Luís Quintais vence vigésima edição do Correntes D'Escritas com "A Noite Imóvel"
"A Noite Imóvel" recebe o Prémio Literário Casino da Póvoa 2019. Marcelo Rebelo de Sousa marcou presença no anúncio do grande vencedor do festival literário, na Póvoa de Varzim.
Corpo do artigo
"Que lugar? Sobes o lance de escadas próximo. Frio. E ao cimo das escadas deparas-te com o estreito corredor que dá para uma sala onde a luz explode através das portadas abertas de par em par. Essa luz intensa, essa luz deflagrante é já uma promessa de cegueira, o casulo onde a noite se esconde. A noite servir-te-á de pretexto para tudo o que vieres a dizer. Aí ficarás, suspenso de tempo e memória." Assim reza a sinopse de "A Noite Imóvel", o livro que recebe o Prémio Literário Casino da Póvoa 2019. O júri decidiu, por maioria, premiar a "qualidade da escrita, a coerência das propostas e a exemplaridade dos conceitos".
Luís Quintais tem 50 anos. Nasceu em 1968 em Angola. É antropólogo, poeta e ensaísta.
TSF\audio\2019\02\noticias\19\ricardo_alexandre_perfil_luis_quintais_longa
"Nasci em Angola, quando Angola 'era nossa' (que horror!). Cresci e estudei em Lisboa. Em 1995 parti para Coimbra para lecionar, onde permaneço."
Leciona no Departamento de Antropologia da Universidade de Coimbra. Professor em cursos sobre culturas visuais, literatura e antropologia, antropologia médica e antropologia cognitiva.
Quintais desenvolveu etnografia sobre guerra e memória traumática com ex-combatentes das guerras coloniais portuguesas e também investigação no arquivo da psiquiatria forense portuguesa.
"Como antropólogo prefiro as fronteiras, os espaços que teimam em persistir entre culturas, os interstícios, os híbridos, as ontologias fluidas, as anomalias".
Tem publicado ensaios em diversas revistas da especialidade sobre as implicações sociais e culturais do conhecimento biomédico, em particular sobre a psiquiatria. Desenvolve atualmente investigação sobre as interações entre biotecnologias, arte e cognição.
Com orgulho em ser um discípulo de Wallace Stevens, que traduziu como poeta, publicou pela primeira vez em 1995, A Imprecisa Melancolia (1995), depois Lamento (1999) e Umbria (1999), Verso Antigo (2001), Angst (2002), e Duelo (2004), obra com a qual ganhou o Prémio Pen Clube de Poesia e o Prémio Luís Miguel Nava - Poesia 2005. A coletânea de poesia completa Arrancar Penas a Um Canto de Cisne venceu o Grande Prémio de Poesia Teixeira de Pascoaes APE/C.M. de Amarante 2015-2016. Suspeita que nunca escreverá qualquer romance.

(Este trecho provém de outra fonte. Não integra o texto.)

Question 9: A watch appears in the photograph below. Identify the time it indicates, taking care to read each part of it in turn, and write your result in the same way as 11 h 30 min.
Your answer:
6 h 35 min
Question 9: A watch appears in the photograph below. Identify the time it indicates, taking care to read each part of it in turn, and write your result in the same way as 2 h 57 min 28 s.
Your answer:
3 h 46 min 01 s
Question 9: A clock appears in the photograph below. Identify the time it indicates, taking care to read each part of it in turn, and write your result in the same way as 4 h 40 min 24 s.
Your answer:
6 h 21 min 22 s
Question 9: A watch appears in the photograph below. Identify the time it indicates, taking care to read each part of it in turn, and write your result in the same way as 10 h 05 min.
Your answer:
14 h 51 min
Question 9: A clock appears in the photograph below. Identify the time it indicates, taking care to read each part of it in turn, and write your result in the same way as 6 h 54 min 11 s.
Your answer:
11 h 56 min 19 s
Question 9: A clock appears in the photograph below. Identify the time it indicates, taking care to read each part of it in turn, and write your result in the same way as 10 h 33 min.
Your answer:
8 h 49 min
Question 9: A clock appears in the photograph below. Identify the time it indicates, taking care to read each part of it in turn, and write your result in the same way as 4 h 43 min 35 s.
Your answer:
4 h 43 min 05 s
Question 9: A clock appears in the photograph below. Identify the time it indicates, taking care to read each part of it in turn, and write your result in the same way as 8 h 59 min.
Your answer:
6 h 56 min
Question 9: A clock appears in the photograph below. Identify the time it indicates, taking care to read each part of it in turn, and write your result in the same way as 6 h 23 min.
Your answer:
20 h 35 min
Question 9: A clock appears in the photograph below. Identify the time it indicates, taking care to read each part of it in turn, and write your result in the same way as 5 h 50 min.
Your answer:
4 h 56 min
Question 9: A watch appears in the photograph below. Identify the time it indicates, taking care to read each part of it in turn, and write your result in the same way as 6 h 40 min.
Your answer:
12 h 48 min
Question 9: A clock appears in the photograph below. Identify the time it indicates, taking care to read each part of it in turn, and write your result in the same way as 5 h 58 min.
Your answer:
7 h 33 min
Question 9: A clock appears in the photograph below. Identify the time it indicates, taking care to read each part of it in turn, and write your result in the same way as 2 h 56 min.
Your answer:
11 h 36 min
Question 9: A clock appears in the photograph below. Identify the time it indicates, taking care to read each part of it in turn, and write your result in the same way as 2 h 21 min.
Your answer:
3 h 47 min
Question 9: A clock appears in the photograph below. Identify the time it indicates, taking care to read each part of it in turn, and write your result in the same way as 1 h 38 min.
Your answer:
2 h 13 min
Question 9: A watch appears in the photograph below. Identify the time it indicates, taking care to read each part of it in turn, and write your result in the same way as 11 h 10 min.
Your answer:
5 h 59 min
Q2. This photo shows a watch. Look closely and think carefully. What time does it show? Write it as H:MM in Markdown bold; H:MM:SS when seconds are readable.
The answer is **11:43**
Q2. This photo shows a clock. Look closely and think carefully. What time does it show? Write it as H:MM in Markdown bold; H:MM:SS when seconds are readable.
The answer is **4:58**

Começou a tirar fotografias porque muitos dos poemas e muitos dos ensaios que escreve são "sobre o «ver»". Usa as imagens "como um arquivo de traços" que o ver vai "deixando na paisagem. Raramente fotografava pessoas".
Na fotografia, na antropologia, na poesia, "a mesma vontade de pensar a biografia através de indícios, sombras, ruínas; a mesma vontade de interrogar a fragilidade, a violência, a memória e a morte".
Vive em Coimbra num bairro cheio de gente envelhecida e cheio de gatos. Diz que gosta de velhos e de gatos.
Ouve música de Bach a Monteverdi, de Handel a John Coltrane e Chet Baker, mas também Ornette Coleman, Brian Eno, Durutti Column, David Sylvian, Sparklehorse e muito blues.
Gosto de cinema. "De Vertov, de Chaplin, de Tati, de Godard, de Tarkovsky, e, sim, de Chris Marker. E muitíssimo de cinema japonês: Ozu, Mizoguchi, Kurosawa e Kobayashi, entre outros". Suspeita que "é no Japão que estiveram, talvez ainda estejam, os mais importantes artistas visuais".
Diz-se um homem de esquerda, mas sem ênfase. A sensibilidade trágica que carrega não lhe permite converter-se a muitos dos entusiasmos políticos.
Estruturalmente agnóstico, acredita mais na redenção do que na revolução. E afirma: a redenção será poética ou não será!